4. Luck and risk affect everything
In personal finance, it’s easy to focus on our individual actions and forget how our privileges – or our luck and risks, as Housel describes them – can affect our bottom line.
Housel shares a story about Bill Gates. Gates went to high school with one of the very first computers, changing the course of his life and career. One of his friends, Kent Evans, was his classmate and was also good at computers. Sadly, he died in a mountaineering accident.
In this example, we see the chance and the risk very clearly. These are the invisible puppet strings that can affect our lives, our careers, and our money.
Housel writes: “Both luck and risk are the reality that every outcome in life is guided by forces other than individual effort. They are so similar that you cannot believe in one without respecting the other as well. too complex to allow 100% of your actions to dictate 100% of your results. ”

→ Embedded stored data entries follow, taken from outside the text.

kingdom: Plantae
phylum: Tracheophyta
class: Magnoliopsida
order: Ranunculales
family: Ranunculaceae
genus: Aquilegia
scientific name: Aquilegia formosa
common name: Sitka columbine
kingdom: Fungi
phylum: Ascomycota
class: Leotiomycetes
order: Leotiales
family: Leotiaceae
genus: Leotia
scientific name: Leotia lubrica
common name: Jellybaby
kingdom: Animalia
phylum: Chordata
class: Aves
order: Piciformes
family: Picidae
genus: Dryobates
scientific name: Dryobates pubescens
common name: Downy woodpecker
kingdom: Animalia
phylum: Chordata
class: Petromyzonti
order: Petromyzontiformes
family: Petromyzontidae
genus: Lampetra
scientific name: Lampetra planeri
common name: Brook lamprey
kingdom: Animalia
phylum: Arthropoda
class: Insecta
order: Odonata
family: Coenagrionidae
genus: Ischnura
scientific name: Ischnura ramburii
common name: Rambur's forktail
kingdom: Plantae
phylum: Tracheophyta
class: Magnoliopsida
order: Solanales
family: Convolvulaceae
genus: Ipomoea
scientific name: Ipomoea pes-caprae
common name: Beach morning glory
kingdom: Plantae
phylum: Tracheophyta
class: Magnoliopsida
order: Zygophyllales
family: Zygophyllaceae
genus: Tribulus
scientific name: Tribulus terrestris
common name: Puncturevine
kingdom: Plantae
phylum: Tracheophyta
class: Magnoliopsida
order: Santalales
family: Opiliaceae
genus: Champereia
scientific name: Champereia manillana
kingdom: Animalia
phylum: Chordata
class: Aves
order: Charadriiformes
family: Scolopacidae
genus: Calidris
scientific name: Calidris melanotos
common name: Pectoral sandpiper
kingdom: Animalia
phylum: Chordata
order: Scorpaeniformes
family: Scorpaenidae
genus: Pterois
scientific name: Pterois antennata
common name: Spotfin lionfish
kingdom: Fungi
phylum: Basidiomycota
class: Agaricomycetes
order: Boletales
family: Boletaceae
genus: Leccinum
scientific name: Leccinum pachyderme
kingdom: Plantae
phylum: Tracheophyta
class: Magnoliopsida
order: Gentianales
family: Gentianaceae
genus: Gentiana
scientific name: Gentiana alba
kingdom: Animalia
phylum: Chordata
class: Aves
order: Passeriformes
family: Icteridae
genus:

By recognizing the role of luck and risk, we can move away from the temptation to put it all on our own when it comes to managing money and investments.
Reading “The Psychology of Money” was very rewarding for me and helped me change my mindset about money from anxiety and scarcity to a feeling of “complacency.” The book inspired me to save and invest more depending on what makes me feel good and sleep better at night, while sticking to it for the long haul so I can let the makeup do its magic. It also showed the importance of playing your own gambling game and not getting too caught up in what other people are doing. After all, it’s your life, your money.